At Star FM they wanted to use events to promote the radio station and grow the average hour audience from 50,000 to 100,000 – whilst at the same time building a new business that would grow total revenues. They divided their target audience into three – big rock fans, occasional rock fans, and people in the right age group. They then created a variety of events to target each of these groups.
For rock fans it was monthly music events – concerts, meet and greets and club nights. For the secondary audience they hosted parties, barbecues and listener holidays in the sun or skiing. For the wider audience they took on a cause. They supported a campaign against violence, with hundreds of bikers driving through central Berlin. As well as branding at the events, they had debates on air and brought the demonstration to the radio too.
Alex feels that event promotion is not a contest – it’s creating a core idea that’s important.

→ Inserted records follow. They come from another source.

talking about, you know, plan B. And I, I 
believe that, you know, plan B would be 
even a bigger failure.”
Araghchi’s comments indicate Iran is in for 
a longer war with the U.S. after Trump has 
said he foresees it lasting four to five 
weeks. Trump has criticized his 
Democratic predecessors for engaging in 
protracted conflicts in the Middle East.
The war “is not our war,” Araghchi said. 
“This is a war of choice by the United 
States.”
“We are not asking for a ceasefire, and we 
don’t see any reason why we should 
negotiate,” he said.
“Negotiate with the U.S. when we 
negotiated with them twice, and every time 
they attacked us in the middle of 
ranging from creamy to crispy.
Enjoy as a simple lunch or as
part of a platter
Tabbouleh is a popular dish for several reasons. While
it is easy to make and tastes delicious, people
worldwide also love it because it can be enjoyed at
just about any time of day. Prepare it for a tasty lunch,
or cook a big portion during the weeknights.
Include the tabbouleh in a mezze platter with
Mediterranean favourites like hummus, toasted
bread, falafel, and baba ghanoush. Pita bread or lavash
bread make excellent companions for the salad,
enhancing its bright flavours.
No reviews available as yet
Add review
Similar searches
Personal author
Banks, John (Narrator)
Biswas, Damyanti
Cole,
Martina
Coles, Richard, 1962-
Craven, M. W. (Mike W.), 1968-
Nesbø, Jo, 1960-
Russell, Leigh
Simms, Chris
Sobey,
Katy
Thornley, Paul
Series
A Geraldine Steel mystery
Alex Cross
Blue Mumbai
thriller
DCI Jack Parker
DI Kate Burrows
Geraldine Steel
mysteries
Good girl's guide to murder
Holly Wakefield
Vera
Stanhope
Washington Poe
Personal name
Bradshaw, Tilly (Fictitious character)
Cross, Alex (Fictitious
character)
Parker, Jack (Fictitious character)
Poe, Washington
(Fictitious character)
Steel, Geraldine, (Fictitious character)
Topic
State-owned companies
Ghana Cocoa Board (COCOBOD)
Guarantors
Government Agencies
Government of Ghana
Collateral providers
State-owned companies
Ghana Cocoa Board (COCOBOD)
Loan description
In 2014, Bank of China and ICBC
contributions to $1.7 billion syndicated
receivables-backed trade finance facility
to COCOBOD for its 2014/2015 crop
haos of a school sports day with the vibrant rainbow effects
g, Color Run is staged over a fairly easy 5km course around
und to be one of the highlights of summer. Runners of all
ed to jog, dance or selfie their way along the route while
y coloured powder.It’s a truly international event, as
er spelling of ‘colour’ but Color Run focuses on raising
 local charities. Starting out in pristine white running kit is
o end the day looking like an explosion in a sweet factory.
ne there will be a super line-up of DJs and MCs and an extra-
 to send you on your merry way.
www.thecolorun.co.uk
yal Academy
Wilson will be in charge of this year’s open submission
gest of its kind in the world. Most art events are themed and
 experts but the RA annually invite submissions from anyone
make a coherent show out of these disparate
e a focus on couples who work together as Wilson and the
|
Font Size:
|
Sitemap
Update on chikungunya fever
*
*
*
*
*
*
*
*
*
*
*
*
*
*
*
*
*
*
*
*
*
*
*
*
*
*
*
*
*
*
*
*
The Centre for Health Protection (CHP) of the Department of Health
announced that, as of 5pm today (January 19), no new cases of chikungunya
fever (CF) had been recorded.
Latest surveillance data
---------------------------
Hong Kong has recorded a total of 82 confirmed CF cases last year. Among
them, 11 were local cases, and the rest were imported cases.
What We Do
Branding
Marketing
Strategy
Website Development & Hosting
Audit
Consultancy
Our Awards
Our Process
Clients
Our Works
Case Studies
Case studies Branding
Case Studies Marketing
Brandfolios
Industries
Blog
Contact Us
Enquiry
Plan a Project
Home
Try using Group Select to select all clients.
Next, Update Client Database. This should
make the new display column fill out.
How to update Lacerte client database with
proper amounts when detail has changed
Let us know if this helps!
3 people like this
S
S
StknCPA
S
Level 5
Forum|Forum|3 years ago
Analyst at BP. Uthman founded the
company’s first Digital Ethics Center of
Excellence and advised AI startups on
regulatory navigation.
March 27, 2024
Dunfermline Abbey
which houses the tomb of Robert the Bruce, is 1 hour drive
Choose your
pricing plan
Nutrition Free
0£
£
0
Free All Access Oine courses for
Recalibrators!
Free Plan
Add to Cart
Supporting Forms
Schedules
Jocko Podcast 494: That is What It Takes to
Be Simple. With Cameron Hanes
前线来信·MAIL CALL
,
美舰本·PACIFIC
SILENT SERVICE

It’s also essential to weave your station’s activities into your listeners’ lives.
Paul Sylvester talked about Absolute Radio’s target of ‘reluctant adults’ who live vicariously through the station’s activities.
For Absolute they aimed to curate an experience – something that isn’t just an hour on-air – but an experience that lasts for weeks leading up to the event and then weeks after with catch up content.
They concentrate on the idea of putting people in the front row – whether that’s a winner at an exclusive event or a listener at home. They want to create special moments for everyone. These special moments happen at curated events (for Absolute this is putting on events often in strange places), acquiring the rights to live concerts (broadcasting existing events and inserting themselves into the social discussion) and Festivals (co-opting an existing event).
Paul felt that if you get the balance right, events can drive audience trial, station loyalty, drive reputation and deliver PR opportunities without a big above the line spend.
A great session on a winning formula!